# Boat Cover



## Reel_Karma (Feb 7, 2010)

Going to need a boat cover in the near future. Recommendations for a SUV 17 with platform?


----------



## Brett (Jul 16, 2008)

A boat cover is like a zinc anode, it's intended to absorb the damage and fall apart first,
to extend the usable lifespan and appearance of your boat. A name brand cover that fits
your hull length, width and platform height is where to start looking. Custom fit covers
can be fabricated at any custom canvas shop, cost is directly related to the complexity
of the fit and the amount of fabric needed.
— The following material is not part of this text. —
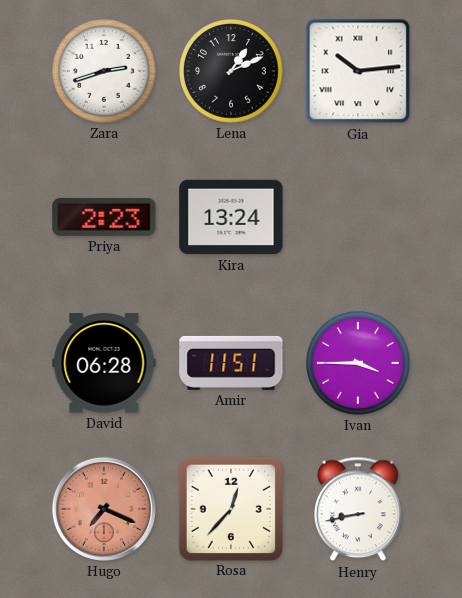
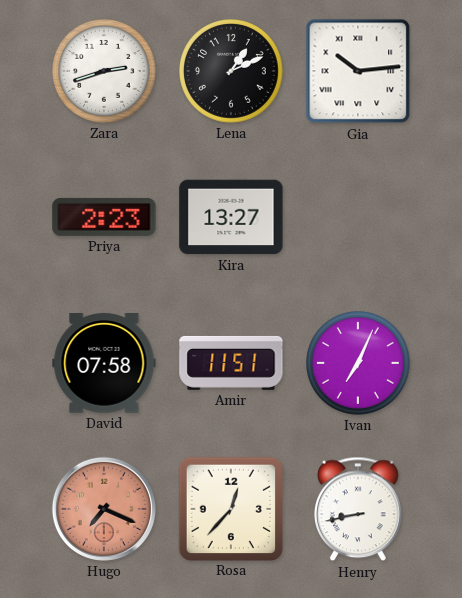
Kira: 13:24 -> 13:27
David: 06:28 -> 07:58
Ivan: 3:45 -> 7:04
Personally, I think the best cover is a garage.

further reading

http://www.trailerboats.com/output.cfm?id=2706661


Remember...the middle has to be kept higher than the sides to prevent ponding.
Seen quite a few covers split due to excess water puddling atop the cover.


----------



## Reel_Karma (Feb 7, 2010)

Thanks...no garage , hence the cover question. Just figured someone was covering their SUV.


----------



## DuckNut (Apr 3, 2009)

I use my trees as a cover.


----------



## little_jimmy_cook (Dec 14, 2012)

I do not have nor do I endorse. I thought about this one though.


http://www.savvyboater.com/store/p/20833-Carver-Cover-for-Narrow-Flats-Boat-O-B-17-X-85-.aspx





> Going to need a boat cover in the near future.  Recommendations for a  SUV 17 with platform?


----------



## Mega (Dec 21, 2012)

I used a blue "poly tarp" from Home Depot for may years. Usually replaced once a year or so.

They are cheap. I'm sure northern or harbor freight has them cheaper.

I have tried heavier gave tarps in different colors with same result, in case blue is too gaudy.

I have a shade canopy now, but I also still use the poly tarp.


----------



## Les_Lammers (Feb 17, 2007)

I use a cover from Bass Pro...about $80. Waterproof breathable and they last about three years.


----------



## blittle (Jun 3, 2012)

Check out the one I bought for my skiff. So far so good. 

http://www.microskiff.com/cgi-bin/yabb2/YaBB.pl?num=1345433649/45


----------



## flyfishtyler (Apr 18, 2013)

@little, So where did you buy that cover? I'm looking for one for my Mitzi 15. I don't have garage but I have a ton of trees that love to fill my skiff with leaves daily.


----------